The second time it had happened, she had been cooking.
He stood in the console room, hands shoved into the pockets of his blue suit as he looked up at the vaulted ceiling expectantly. He was parked in the Hub - for safety measures, in case he was right (Rassilon, please let him be right) and would be popping over to Pete’s World. Jack was leaning against the railing by the ramp, arms folded across his chest and watching him fidget with focused eyes. The good captain was worried he was wrong, just as he was, but he was hiding it. Sometimes the man really was too good to him, rough patches and all.
“Come on,” he whispered. “Come on, come on, come on come on come on COME ON!”
“Doc, calm down!” Jack called, and he looked at him as he pushed a frustrated breath past his lips. “You said that last time you didn’t get pulled through until the window was a few hours from closing. It’s only just opening now - be patient.”
He nearly laughed at that; there was no such thing as patient with him anymore, not when it came to Rose Tyler. He’d spent too long after that blasted battle being patient. He couldn’t waste any more time on that particular virtue now.

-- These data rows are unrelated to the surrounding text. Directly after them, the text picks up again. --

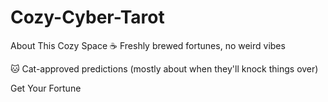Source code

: # Cozy-Cyber-Tarot
About This Cozy Space
☕
Freshly brewed fortunes, no weird vibes

🐱
Cat-approved predictions (mostly about when they'll knock things over)

Get Your Fortune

An hour past without anything happening, not even the slightest niggle. Another hour marched by, and Gwen brought in some charts for Jack to go through. “Might as well be doing something while you stand around in here,” she had said, but she gave him a sympathetic look all the same. A look at the ring glistening on her finger and he smiled at her, a smile of comradery. She knew what it was like to be apart from the one you loved, too - even when that one was standing right next to her instead of a universe away.
By the next hour he was starting to lose that hope he had been clinging to so desperately the past year. By the fifth, he was sitting on the jump seat with his feet propped on the console, counting off happy primes to keep his mind from…
“It’s not going to work,” he said, his voice crumpling in defeat. “I was given that one chance to see her, to make things right, and I botched it up.”
“If by ‘make things right’ you mean finally tell her you love her, I think she got the message,” Jack said, looking up from another chart. He snorted derisively.
“Oh, yes - ‘wham, bam, thank you, ma’am’ is exactly the same as ‘I love you’,” he said, and he groaned as he let his feet droop from the console, rocking forward as he placed his head in his hands. “It’s not fair - it’s not bloody fair! The universe can’t just give her back and then take her away again!”
He was so busy yelling he missed the jerking, or Jack’s shout as reality slipped left. But when he looked up his eyes snapped open as he found himself back in her flat, sitting on that sofa they had…he laughed and jumped up, pumping his fist in the air as he twirled with a whoop.
“It worked!” he laughed, bouncing again as he looked around. “I was right! Ha ha! It worked!”